Since I’ve been pondering hosting MusicBrainz’ web services at EC2, I found his analogy of cloud computing as “digital sharecropping” quite apt. Wikipedia defines sharecropping as: “Sharecropping is a system of agriculture or agricultural production in which a landowner allows a tenant to use the land in return for a share of the crop produced on the land (e.g., 50 percent of the crop).” History tells us that sharecropping didn’t work out so well for the farmers and that a lot of the farmers were dependent on the landowners and heavily in debt to them.

In the beginning of computing people ran programs they didn’t own on machines they didn’t own (mainframes were leased from the manufacturer). People had no control over when these machines got updates and had very little control in general. In the 80’s things got better as PCs started appearing, only to lock users into things like Windows. And today people don’t need to have servers, software or anything else — just a web browser to host and run web-sites thanks to cloud computing.

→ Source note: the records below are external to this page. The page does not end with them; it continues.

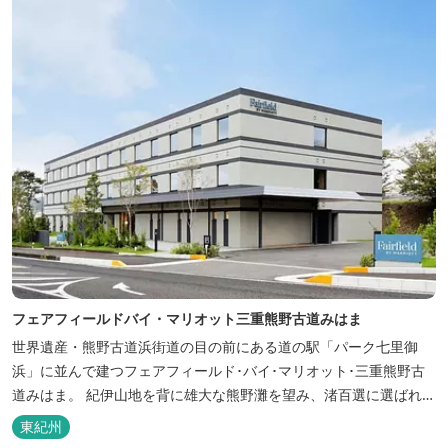
クセスには大変便利な立地と...
フェアフィールドバイ・マリオット三重熊野古道みはま
世界遺産・熊野古道浜街道の目の前にある道の駅「パーク七里御
浜」に並んで建つフェアフィールド･バイ･マリオット･三重熊野古
道みはま。 紀伊山地を背に雄大な熊野灘を望み、渚百選に選ばれた
七里御浜海岸などの美しい自然が広がります。一年を通して暖かで
東紀州
過ごしやすく、季節を通じて穫れる数々の品種のみかんをはじめ、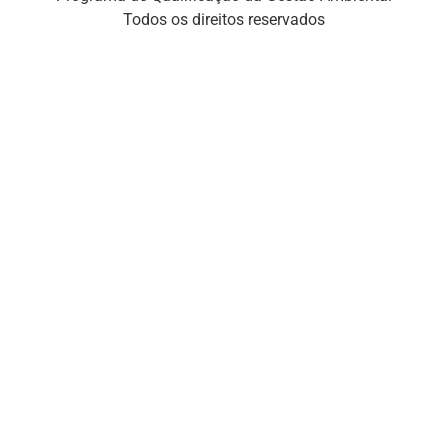
Todos os direitos reservados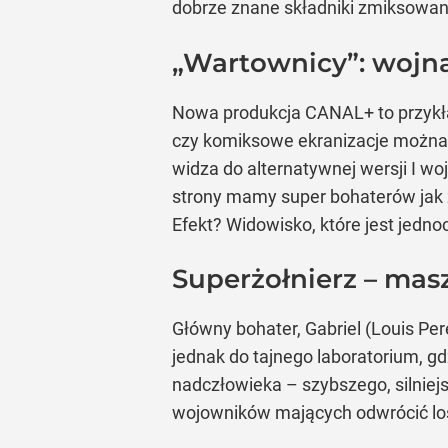
dobrze znane składniki zmiksowan
„Wartownicy”: wojna
Nowa produkcja CANAL+ to przykład
czy komiksowe ekranizacje można j
widza do alternatywnej wersji I wo
strony mamy super bohaterów jak z 
Efekt? Widowisko, które jest jedno
Superżołnierz – mas
Główny bohater, Gabriel (Louis Pere
jednak do tajnego laboratorium, 
nadczłowieka – szybszego, silniej
wojowników mających odwrócić los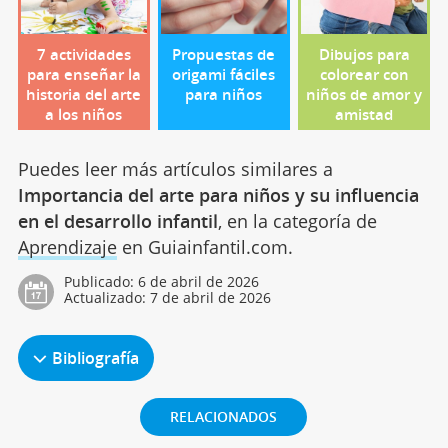
7 actividades
Propuestas de
Dibujos para
para enseñar la
origami fáciles
colorear con
historia del arte
para niños
niños de amor y
a los niños
amistad
Puedes leer más artículos similares a
Importancia del arte para niños y su influencia
en el desarrollo infantil
, en la categoría de
Aprendizaje
en Guiainfantil.com.
Publicado:
6 de abril de 2026
Actualizado:
7 de abril de 2026
Bibliografía
RELACIONADOS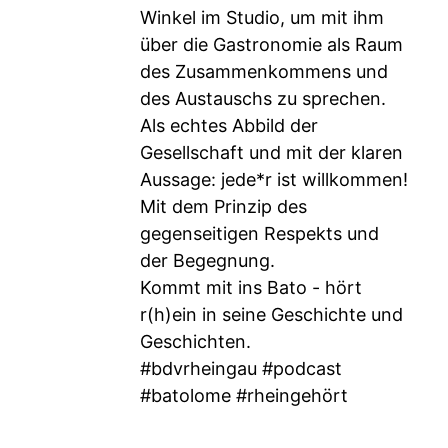
Winkel im Studio, um mit ihm
über die Gastronomie als Raum
des Zusammenkommens und
des Austauschs zu sprechen.
Als echtes Abbild der
Gesellschaft und mit der klaren
Aussage: jede*r ist willkommen!
Mit dem Prinzip des
gegenseitigen Respekts und
der Begegnung.
Kommt mit ins Bato - hört
r(h)ein in seine Geschichte und
Geschichten.
#bdvrheingau #podcast
#batolome #rheingehört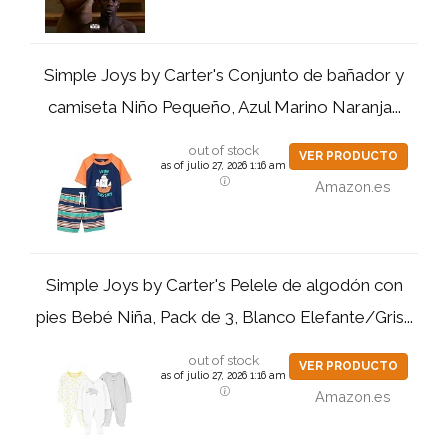
Simple Joys by Carter's Conjunto de bañador y
camiseta Niño Pequeño, Azul Marino Naranja...
out of stock
VER PRODUCTO
as of julio 27, 2026 1:16 am
Amazon.es
Simple Joys by Carter's Pelele de algodón con
pies Bebé Niña, Pack de 3, Blanco Elefante/Gris...
out of stock
VER PRODUCTO
as of julio 27, 2026 1:16 am
Amazon.es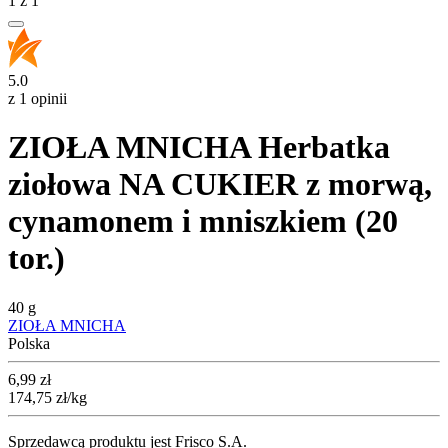
1
z
1
5.0
z 1 opinii
ZIOŁA MNICHA Herbatka
ziołowa NA CUKIER z morwą,
cynamonem i mniszkiem (20
tor.)
40 g
ZIOŁA MNICHA
Polska
Cena
6,99
zł
174,75
zł
/kg
Sprzedawcą produktu jest Frisco S.A.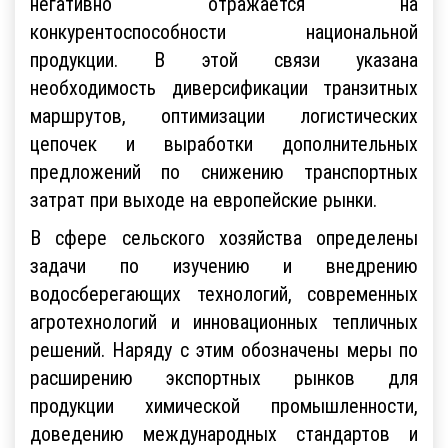
негативно отражается на
конкурентоспособности национальной
продукции. В этой связи указана
необходимость диверсификации транзитных
маршрутов, оптимизации логистических
цепочек и выработки дополнительных
предложений по снижению транспортных
затрат при выходе на европейские рынки.
В сфере сельского хозяйства определены
задачи по изучению и внедрению
водосберегающих технологий, современных
агротехнологий и инновационных тепличных
решений. Наряду с этим обозначены меры по
расширению экспортных рынков для
продукции химической промышленности,
доведению международных стандартов и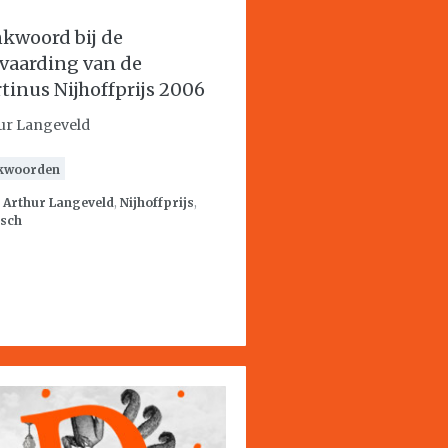
kwoord bij de
vaarding van de
tinus Nijhoffprijs 2006
ur Langeveld
kwoorden
:
Arthur Langeveld
,
Nijhoffprijs
,
isch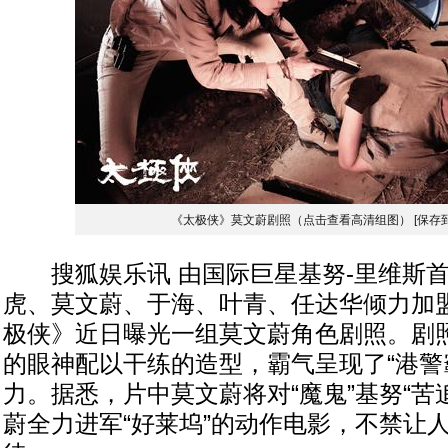
《太极侠》莫文蔚剧照（点击查看高清组图）
[保存
搜狐娱乐讯 由国际巨星基努-里维斯首
虎、莫文蔚、于海、叶青、任达华倾力加
极侠》近日曝光一组莫文蔚角色剧照。剧
的眼神配以干练的造型，霸气呈现了“港警
力。据悉，片中莫文蔚将对“魔鬼”基努“苦
蔚全力进军“好莱坞”的动作电影，不禁让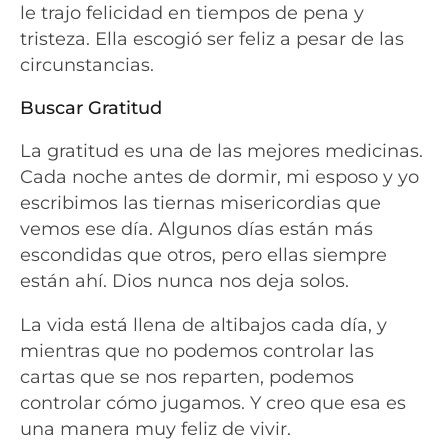
le trajo felicidad en tiempos de pena y
tristeza. Ella escogió ser feliz a pesar de las
circunstancias.
Buscar Gratitud
La gratitud es una de las mejores medicinas.
Cada noche antes de dormir, mi esposo y yo
escribimos las tiernas misericordias que
vemos ese día. Algunos días están más
escondidas que otros, pero ellas siempre
están ahí. Dios nunca nos deja solos.
La vida está llena de altibajos cada día, y
mientras que no podemos controlar las
cartas que se nos reparten, podemos
controlar cómo jugamos. Y creo que esa es
una manera muy feliz de vivir.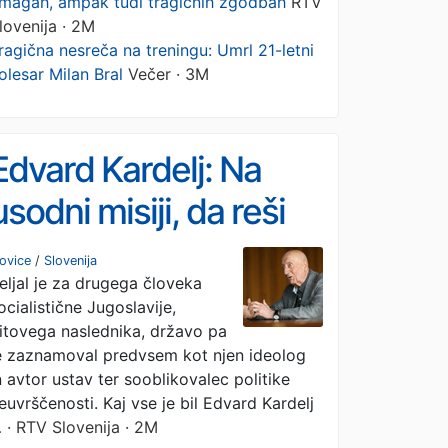
magah, ampak tudi tragičnih zgodbah
RTV
lovenija · 2M
ragična nesreča na treningu: Umrl 21-letni
olesar Milan Bral
Večer · 3M
Edvard Kardelj: Na
usodni misiji, da reši
ne le jugoslovanske
ovice
/
Slovenija
eljal je za drugega človeka
narode, ampak ves
ocialistične Jugoslavije,
svet
itovega naslednika, državo pa
e zaznamoval predvsem kot njen ideolog
n avtor ustav ter sooblikovalec politike
euvrščenosti. Kaj vse je bil Edvard Kardelj
…
· RTV Slovenija · 2M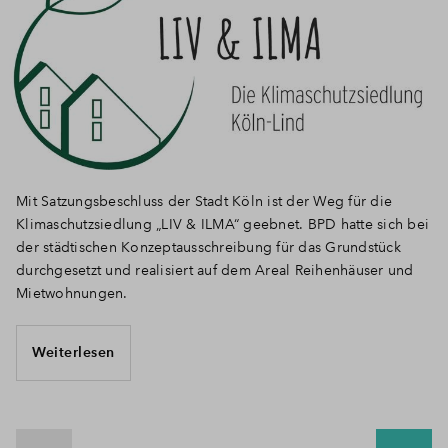
Mit Satzungsbeschluss der Stadt Köln ist der Weg für die
Klimaschutzsiedlung „LIV & ILMA“ geebnet. BPD hatte sich bei
der städtischen Konzeptausschreibung für das Grundstück
durchgesetzt und realisiert auf dem Areal Reihenhäuser und
Mietwohnungen.
Weiterlesen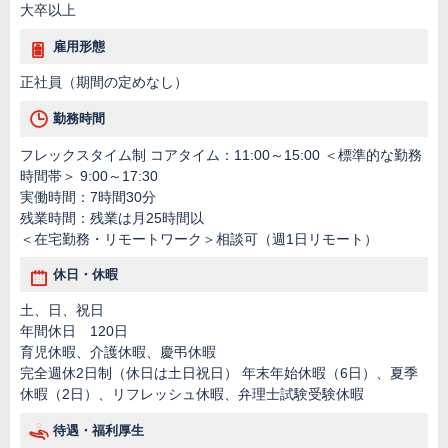
大卒以上
雇用形態
正社員（期間の定めなし）
勤務時間
フレックスタイム制 コアタイム：11:00～15:00 ＜標準的な勤務
時間帯＞ 9:00～17:30
実働時間：7時間30分
残業時間：残業は月25時間以
＜在宅勤務・リモートワーク＞相談可（週1日リモート）
休日・休暇
土、日、祝日
年間休日 120日
育児休暇、介護休暇、慶弔休暇
完全週休2日制（休日は土日祝日） 年末年始休暇（6日）、夏季
休暇（2日）、リフレッシュ休暇、弁理士試験受験休暇
待遇・福利厚生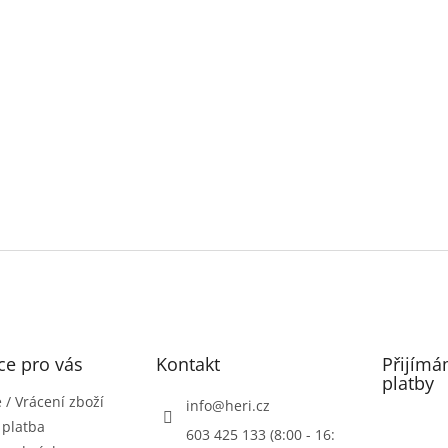
ce pro vás
Kontakt
Přijímá
platby
/ Vrácení zboží
info
@
heri.cz
 platba
603 425 133 (8:00 - 16: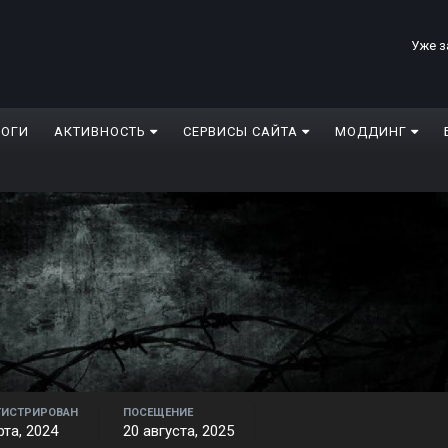
Уже з
ЛОГИ
АКТИВНОСТЬ
СЕРВИСЫ САЙТА
МОДДИНГ
ГИСТРИРОВАН
ПОСЕЩЕНИЕ
рта, 2024
20 августа, 2025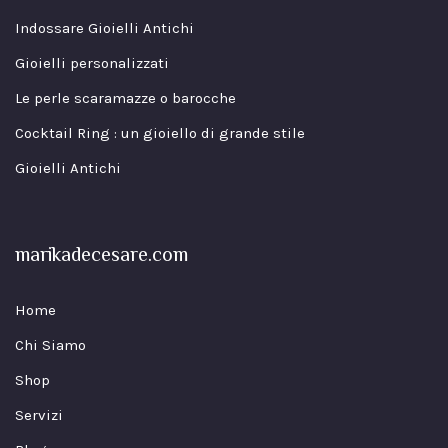
Indossare Gioielli Antichi
Gioielli personalizzati
Le perle scaramazze o barocche
Cocktail Ring : un gioiello di grande stile
Gioielli Antichi
marikadecesare.com
Home
Chi Siamo
Shop
Servizi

So, what happens when they go down? Your web-site or perhaps your business stops dead in its tracks as we saw last week when Amazon’s S3 service went kaputt. Also, how do you trust your service provider to not send a copy of all of your email to the Chinese secret police? What if you get shut out because your service provider disagrees with what you are doing?

In short, if your provider shuts you out, you’re screwed! Then what do you do when you’re work is tied to that provider (e.g. EC2 AMIs)? Jesse’s message is that if you use hosted applications, you’re going to get burned. Maybe not today, but at some point it will catch up with you! This thought provided him with motivation to work on a distributed database that needs no hosted servers and can live with data being synchronized via sneaker-net.

Jesse describes Prophet as a grounded database, since it runs on the edge of the network — not in the cloud! It syncs with services that you already use (mostly bug tracking systems since Jesse is the father of RT). Replicated services are called Foreign Replicas.

Prophet is semi-relational; it is possible to do relational joins, but they are expensive. Prophet follows a similar model to Amazon’s Simple DB to keep things nice and simple. But the most significant feature of Prophet is that it is Peer-to-Peer distributed: You can update data in any of its replicated copies and later on re-sync the databases and automatically resolve conflicts between two copies of the data. You can pull from a replica or push to any replica and the changes will propagate properly. Changes can be pushed via rsync or a standard filesystem and pulled via HTTP.

Prophet is also disconnected, which allows replicas to live disconnected from other databases for prolonged periods of time. Not all databases will have constant network connections so Prophet handles this case so that replicas can live on USB keys for instance. Prophet also features versions much like a version control system — each change to the database has a version number. The entire history of the database is introspectable and replication simply replays changesets into replicas. Operations like create, read, update, delete and search are all atomic.

The most important aspect of Prophet is its ability to semi-automatically resolve conflicts that arise when replicas are sync’ed with other replicas. Since changes can be applied to any replica, it is quite possible for two or more replicas to make changes to the same records, resulting in conflicts during the next sync. Prophet handles this via a voting mechanism where all replicas will get a chance to vote on conflicts. To make this possible, Prophet keeps a history of conflicts and outcomes of conflict resolutions.

Near the end of the talk Jesse reminded everyone that Prophet is very young still — it was written in the last couple of months. The Perl codebase is fairly small, contains a lot of test cases and all the core functions of the database are working correctly. However, search is currently “half-assed”; several people have promised an index implementation for improved searching. If you’re interested in playing with Prophet and perhaps even jump in and help Jesse out, download a copy and start playing!

I haven’t had a chance to play with Prophet yet, but I’m excited that Jesse took the time to write this tool. Distributed databases with automatic conflict resolution are hard, which is probably the reason why we haven’t seen an established database like this yet. Even though it seems that just about everything is being connected to the net, I can see real value in Prophet and the types of disconnected/decentralized applications that it can enable.

Thanks for Prophet and thanks for the presentation Jesse!